TASK INPUTS
-- Opening Marker --
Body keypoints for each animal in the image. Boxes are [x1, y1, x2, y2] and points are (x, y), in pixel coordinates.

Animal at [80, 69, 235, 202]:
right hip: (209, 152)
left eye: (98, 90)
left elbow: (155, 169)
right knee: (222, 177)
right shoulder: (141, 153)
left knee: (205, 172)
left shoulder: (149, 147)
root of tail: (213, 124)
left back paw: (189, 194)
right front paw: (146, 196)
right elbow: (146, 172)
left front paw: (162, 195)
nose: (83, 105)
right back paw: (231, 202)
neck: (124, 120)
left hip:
-- Closing Marker --
-- Opening Marker --
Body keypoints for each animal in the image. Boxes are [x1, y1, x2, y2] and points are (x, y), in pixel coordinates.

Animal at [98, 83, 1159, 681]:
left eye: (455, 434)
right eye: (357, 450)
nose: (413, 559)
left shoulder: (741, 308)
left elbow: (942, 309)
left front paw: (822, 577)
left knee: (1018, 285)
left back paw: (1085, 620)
-- Closing Marker --
ASSIGNMENT
For each line of the data that has the word "right", report that line.

TASK OUTPUT
right hip: (209, 152)
right knee: (222, 177)
right shoulder: (141, 153)
right front paw: (146, 196)
right elbow: (146, 172)
right back paw: (231, 202)
right eye: (357, 450)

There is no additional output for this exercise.